He said that Brown’s body was 153 feet from Wilson’s car. Brown’s blood appeared 25 feet past his body, according to McCulloch.
McCulloch also said that witnesses had given varying accounts of the events around the shooting.
“Many witnesses to the shooting of Michael Brown make statements inconsistent with other statements they had made and also conflicting with the physical evidence. Some were completely refuted by the physical evidence,” he said.
“Eyewitness accounts must always be challenged and compared against the physical evidence,” he said.
He said that, in some cases, witnesses whose testimony had not aligned with physical evidence had not changed their accounts of the shooting throughout proceedings.
The prosecutor said that most evidence — with some exceptions — and the testimony that witnesses gave the grand jury would be released to the public.

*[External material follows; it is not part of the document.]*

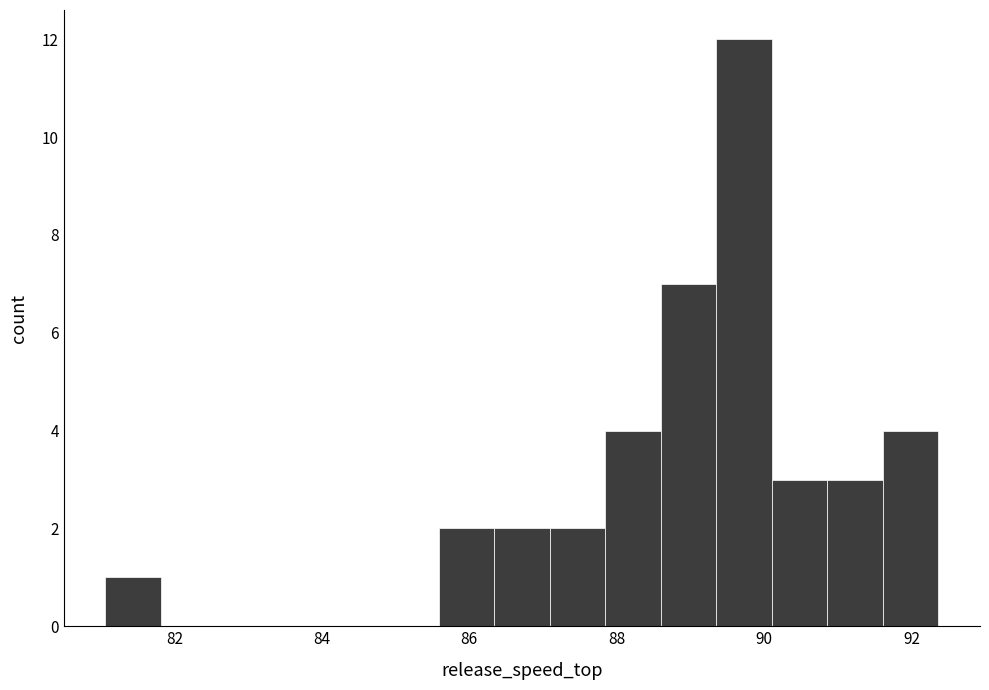

Read against the x-axis, roughly where is the centre of the tallest bar?

89.8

McCulloch also addressed public disappointment.
“I’m ever mindful that this decision will not be accepted by some and may cause disappointment for others,” he said. “But all decisions in the criminal justice system must be determined by the physical and scientific evidence and the credible testimony corroborated by that evidence.”
Before the decision was announced, protesters gathered on Ferguson’s streets near the police department to await the news, prompting fears of violence.

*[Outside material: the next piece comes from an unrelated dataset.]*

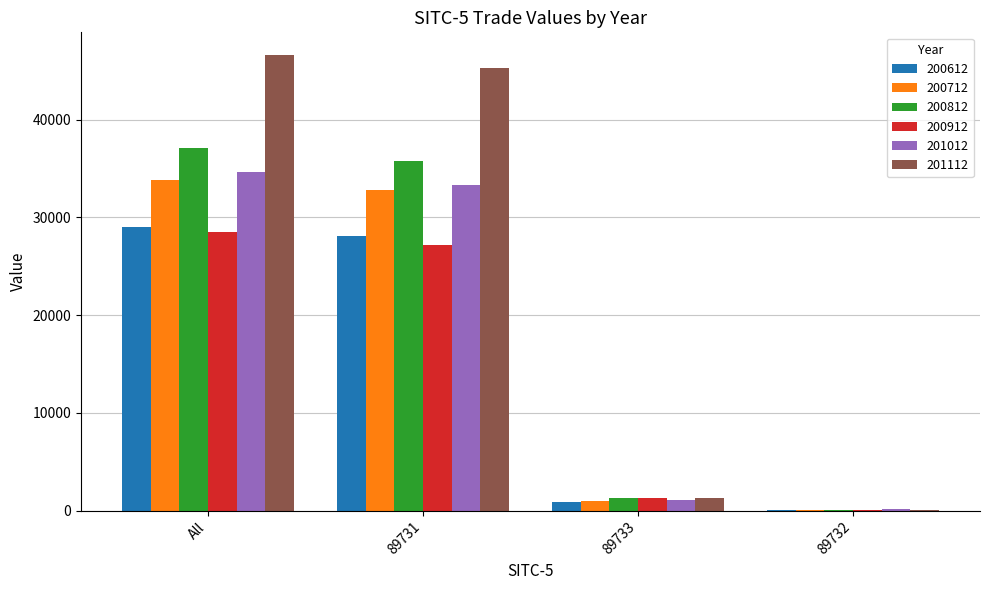

The 200812 series shows 23310.5 at All. True or false?

False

Gov. Jay Nixon (D) pleaded for restraint at a press conference hours before the decision.
Nixon had previously declared a state of emergency and activated the National Guard to respond to any possible protests. Local law enforcement has also formed a “unified command” to manage the response to the jury’s decision.

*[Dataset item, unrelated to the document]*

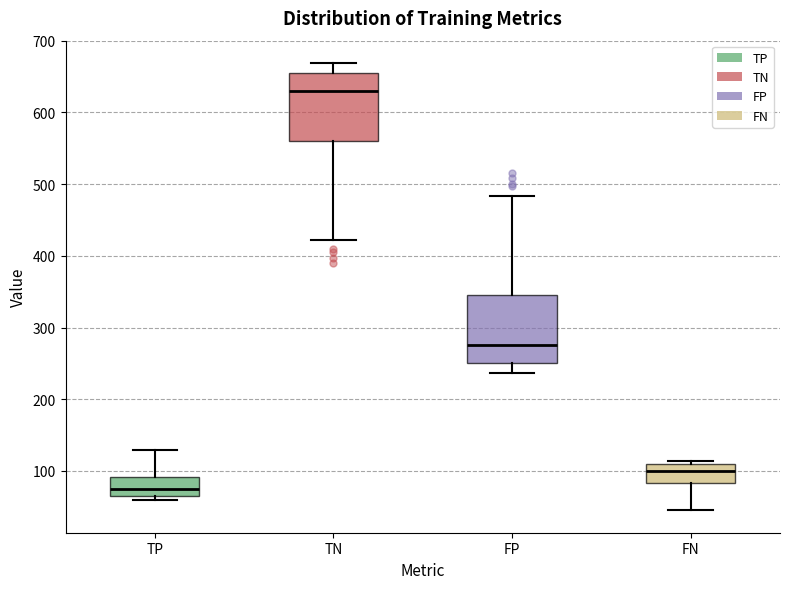

Reading left to right, transcribe this box plot: for each box, give where its median line is, the range the box spans, and where its two whiskers end, as read against the y-axis. The values are not printed on the chart, so give them approximately, as read against the axis.

TP: median 70, box 60 to 90, whiskers 60 (just below the box's lower edge) to 130
TN: median 630, box 560 to 660, whiskers 420 to 670
FP: median 280, box 250 to 350, whiskers 240 to 480
FN: median 100, box 80 to 110, whiskers 50 to 110 (just above the box's upper edge)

Anticipating unrest, Ferguson schools have already closed for the week.
Officials have said that they hope that any response to the verdict will remain peaceful. Pleas for nonviolence have come all the way from Washington, with President Obama and Attorney General Eric Holder urging restraint.
“Using any event as an excuse for violence is contrary to rule of law and contrary to who we are,” Obama said in an interview Sunday.
The Ferguson shooting has become a flashpoint in the charged national debate over racial bias, police tactics and the use of military equipment by law enforcement, with civil rights groups arguing anything less than an indictment would be a miscarriage of justice.
The grand jury’s decision isn’t the end of the line for the Brown case; the Justice Department is conducting its own investigation into the shooting and allegations of racial bias in the St. Louis Police Department.
This story was last updated at 10:48 p.m.